= WHAT THE TASK ASKS =
Reproduce the source text of every one of the records below, line for line and character for character, and leave the pictures out of your answer.
------------------------------
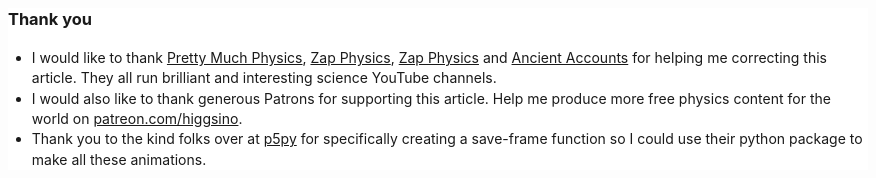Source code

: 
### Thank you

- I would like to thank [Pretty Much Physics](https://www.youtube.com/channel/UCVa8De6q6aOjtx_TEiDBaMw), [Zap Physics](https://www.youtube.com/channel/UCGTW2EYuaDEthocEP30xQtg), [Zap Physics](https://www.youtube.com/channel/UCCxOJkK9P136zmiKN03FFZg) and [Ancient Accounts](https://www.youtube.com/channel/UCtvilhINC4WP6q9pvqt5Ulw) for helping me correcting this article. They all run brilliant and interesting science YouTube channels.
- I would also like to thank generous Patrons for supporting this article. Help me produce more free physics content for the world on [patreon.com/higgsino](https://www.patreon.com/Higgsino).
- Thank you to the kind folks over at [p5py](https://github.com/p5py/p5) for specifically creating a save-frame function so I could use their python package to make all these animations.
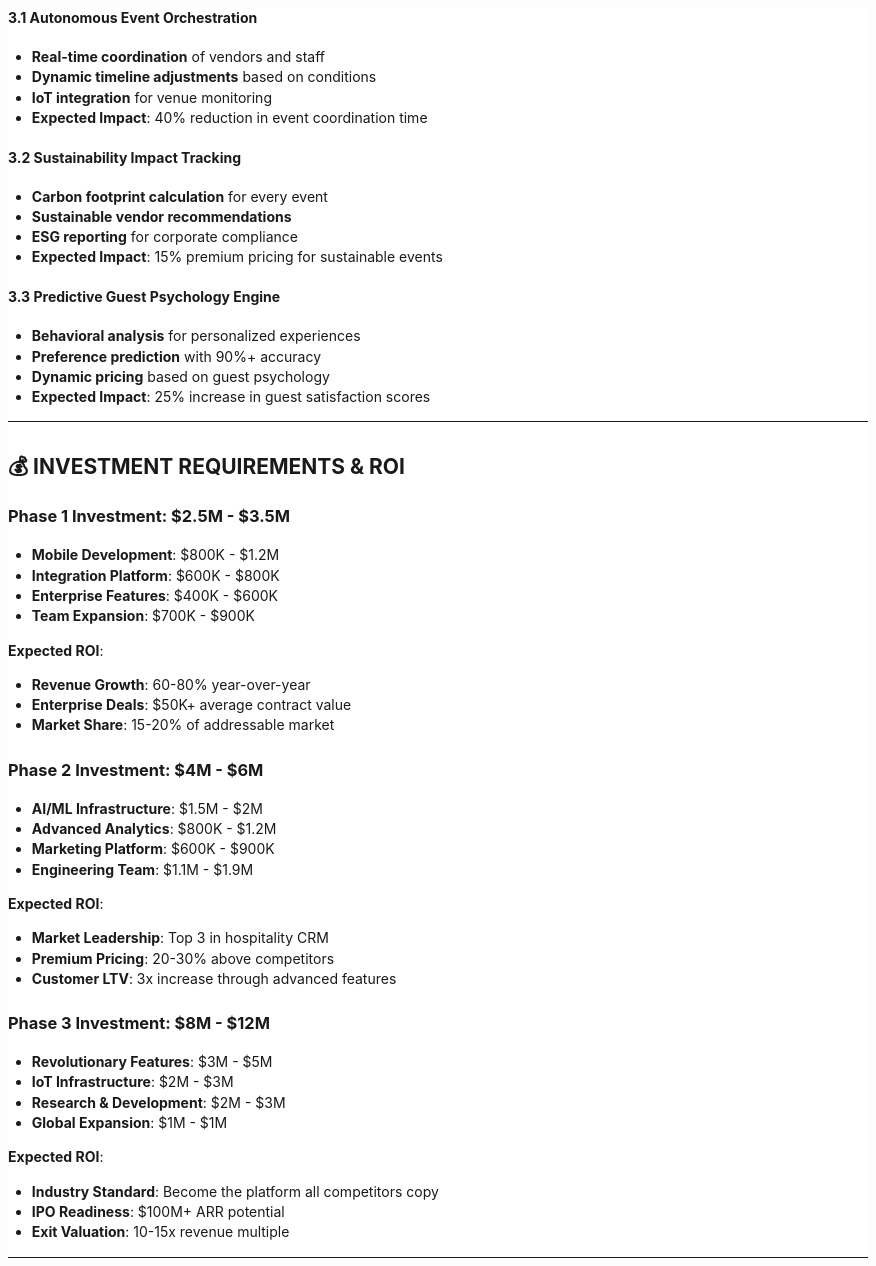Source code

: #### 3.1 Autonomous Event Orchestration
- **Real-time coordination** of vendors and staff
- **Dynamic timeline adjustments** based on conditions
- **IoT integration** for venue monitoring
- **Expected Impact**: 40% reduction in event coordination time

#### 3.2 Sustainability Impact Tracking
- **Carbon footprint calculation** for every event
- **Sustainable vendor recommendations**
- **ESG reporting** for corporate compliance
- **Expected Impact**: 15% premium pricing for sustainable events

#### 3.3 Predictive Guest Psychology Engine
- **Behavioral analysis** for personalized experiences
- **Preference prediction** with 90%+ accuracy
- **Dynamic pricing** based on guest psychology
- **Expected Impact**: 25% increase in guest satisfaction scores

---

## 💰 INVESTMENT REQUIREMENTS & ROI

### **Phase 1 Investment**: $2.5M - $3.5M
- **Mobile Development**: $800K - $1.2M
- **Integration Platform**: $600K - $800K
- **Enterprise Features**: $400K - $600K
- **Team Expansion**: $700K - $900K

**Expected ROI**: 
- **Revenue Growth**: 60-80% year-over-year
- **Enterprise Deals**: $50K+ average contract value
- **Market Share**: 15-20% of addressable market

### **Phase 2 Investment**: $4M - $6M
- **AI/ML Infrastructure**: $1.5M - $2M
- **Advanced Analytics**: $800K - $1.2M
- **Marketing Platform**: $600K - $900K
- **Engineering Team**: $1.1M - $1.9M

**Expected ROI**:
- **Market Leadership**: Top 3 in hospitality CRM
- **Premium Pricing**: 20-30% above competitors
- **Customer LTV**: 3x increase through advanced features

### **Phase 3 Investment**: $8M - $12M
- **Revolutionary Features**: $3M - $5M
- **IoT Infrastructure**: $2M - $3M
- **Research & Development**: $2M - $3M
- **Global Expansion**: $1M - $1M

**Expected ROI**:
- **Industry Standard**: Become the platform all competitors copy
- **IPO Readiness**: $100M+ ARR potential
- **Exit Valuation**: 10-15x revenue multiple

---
------------------------------
= RESULT OF THE TASK =
Source code

: 
### Thank you

- I would like to thank [Pretty Much Physics](https://www.youtube.com/channel/UCVa8De6q6aOjtx_TEiDBaMw), [Zap Physics](https://www.youtube.com/channel/UCGTW2EYuaDEthocEP30xQtg), [Zap Physics](https://www.youtube.com/channel/UCCxOJkK9P136zmiKN03FFZg) and [Ancient Accounts](https://www.youtube.com/channel/UCtvilhINC4WP6q9pvqt5Ulw) for helping me correcting this article. They all run brilliant and interesting science YouTube channels.
- I would also like to thank generous Patrons for supporting this article. Help me produce more free physics content for the world on [patreon.com/higgsino](https://www.patreon.com/Higgsino).
- Thank you to the kind folks over at [p5py](https://github.com/p5py/p5) for specifically creating a save-frame function so I could use their python package to make all these animations.
Source code

: #### 3.1 Autonomous Event Orchestration
- **Real-time coordination** of vendors and staff
- **Dynamic timeline adjustments** based on conditions
- **IoT integration** for venue monitoring
- **Expected Impact**: 40% reduction in event coordination time

#### 3.2 Sustainability Impact Tracking
- **Carbon footprint calculation** for every event
- **Sustainable vendor recommendations**
- **ESG reporting** for corporate compliance
- **Expected Impact**: 15% premium pricing for sustainable events

#### 3.3 Predictive Guest Psychology Engine
- **Behavioral analysis** for personalized experiences
- **Preference prediction** with 90%+ accuracy
- **Dynamic pricing** based on guest psychology
- **Expected Impact**: 25% increase in guest satisfaction scores

---

## 💰 INVESTMENT REQUIREMENTS & ROI

### **Phase 1 Investment**: $2.5M - $3.5M
- **Mobile Development**: $800K - $1.2M
- **Integration Platform**: $600K - $800K
- **Enterprise Features**: $400K - $600K
- **Team Expansion**: $700K - $900K

**Expected ROI**: 
- **Revenue Growth**: 60-80% year-over-year
- **Enterprise Deals**: $50K+ average contract value
- **Market Share**: 15-20% of addressable market

### **Phase 2 Investment**: $4M - $6M
- **AI/ML Infrastructure**: $1.5M - $2M
- **Advanced Analytics**: $800K - $1.2M
- **Marketing Platform**: $600K - $900K
- **Engineering Team**: $1.1M - $1.9M

**Expected ROI**:
- **Market Leadership**: Top 3 in hospitality CRM
- **Premium Pricing**: 20-30% above competitors
- **Customer LTV**: 3x increase through advanced features

### **Phase 3 Investment**: $8M - $12M
- **Revolutionary Features**: $3M - $5M
- **IoT Infrastructure**: $2M - $3M
- **Research & Development**: $2M - $3M
- **Global Expansion**: $1M - $1M

**Expected ROI**:
- **Industry Standard**: Become the platform all competitors copy
- **IPO Readiness**: $100M+ ARR potential
- **Exit Valuation**: 10-15x revenue multiple

---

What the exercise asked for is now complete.